The recommended replacement and repairs should be done within the next 12 months, or there would be further deterioration of the roof, according to the report.

“The roof [is] showing signs of systemwide distresses created by poor workmanship and age that appear to have been present for many years,” the report states. “If wet building components exist, the costs associated with replacing wet or failed materials is not included in this report.”

“As the consultant pointed out, this is an old roof,” library board president Esther Steel wrote in a text message sent in response to a question. “We will accept bids and review them to determine the best options available. And will repair the roof for the well being of all concerned. It is our responsibility to take care of the building for the district. Roofs don’t last forever, as everyone knows.”

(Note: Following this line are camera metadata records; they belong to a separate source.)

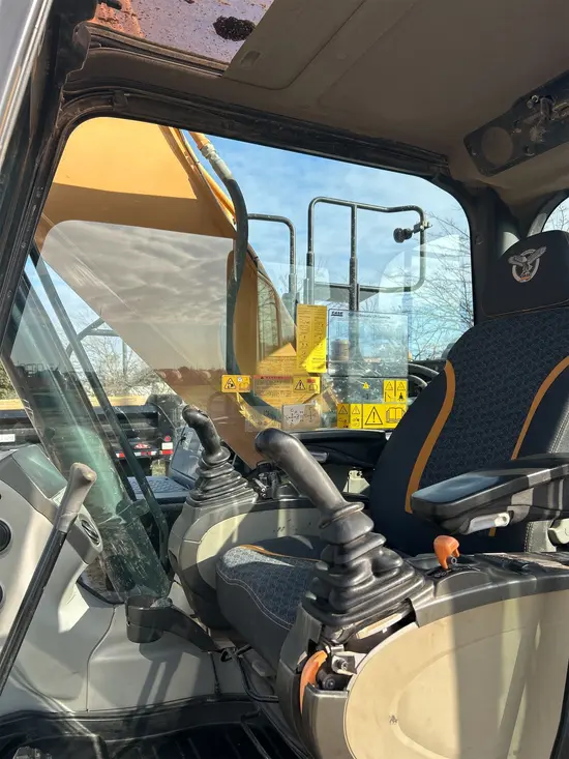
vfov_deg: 67.3
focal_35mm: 26
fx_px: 570
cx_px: 284
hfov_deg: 53.1
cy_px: 380
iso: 50
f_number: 1.5
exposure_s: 1/1511
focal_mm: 5.7
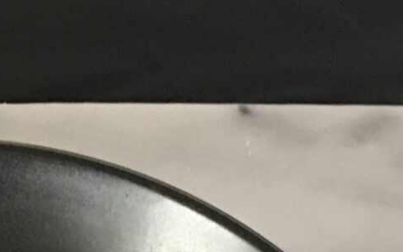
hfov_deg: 13.0
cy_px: 683
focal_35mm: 158
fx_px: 1736
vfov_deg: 7.5
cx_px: -58
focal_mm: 3.99
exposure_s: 1/8
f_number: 1.8
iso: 100
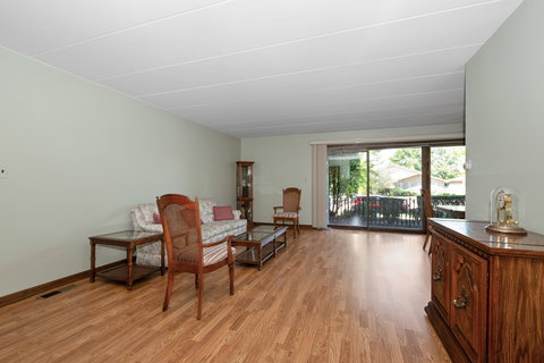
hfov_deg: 100.4
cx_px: 272
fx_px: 227
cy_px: 182
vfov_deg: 77.3
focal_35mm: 15
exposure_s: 1/30
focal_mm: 10
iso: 250
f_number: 7.1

Problems identified on the various roof systems of the library include splits in ridge cap shingles that allow water into the roof system, deteriorated shingles because of premature aging, broken gutter straps, torn shingles, exposed and torn fasteners on shingles that have created areas where water can infiltrate, as well as missing shingles that allow water into the roof system.

Other problems identified are areas of the gutter filled with granules and leaves, dormer eaves that are missing the drip edge that allows water into the roof system, sagging shingles from a deflected or deteriorated deck, downspouts clogged with leaves and debris, and missing apron flashing.

Also, a gutter is back-pitched without positive draining, which creates a condition where the gutter is filled with debris, ice and water damming during winter, eventually weighing down the gutter and creating more of a back-pitch, according to the report.

Barrows-Lieb said much of the problems were because of poor workmanship or manufacturing, others because of different workers allowed on the roof and some from poor maintenance by the owner.

The library board approved hiring Mac Brady to do administration of roofing bids at a cost of $7,100.